» Над чем работать: Можете перепечатать строки всех пунктов ниже без единого изменения, не включая картинки в ответ?

▼

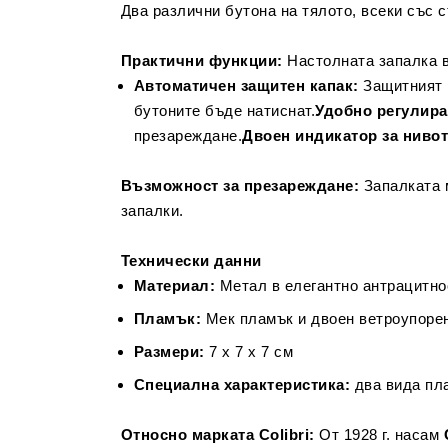
Два различни бутона на тялото, всеки със 
Практични функции:
Настолната запалка в
Автоматичен защитен капак:
Защитният к
бутоните бъде натиснат.
Удобно регулира
презареждане.
Двоен индикатор за нивото
Възможност за презареждане:
Запалката м
запалки.
Технически данни
Материал:
Метал в елегантно антрацитно
Пламък:
Мек пламък и двоен ветроупоре
Размери:
7 x 7 x 7 см
Специална характеристика:
два вида пла
Относно марката Colibri:
От 1928 г. насам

▲

» Ответ ниже:
Два различни бутона на тялото, всеки със 
Практични функции:
Настолната запалка в
Автоматичен защитен капак:
Защитният к
бутоните бъде натиснат.
Удобно регулира
презареждане.
Двоен индикатор за нивото
Възможност за презареждане:
Запалката м
запалки.
Технически данни
Материал:
Метал в елегантно антрацитно
Пламък:
Мек пламък и двоен ветроупоре
Размери:
7 x 7 x 7 см
Специална характеристика:
два вида пла
Относно марката Colibri:
От 1928 г. насам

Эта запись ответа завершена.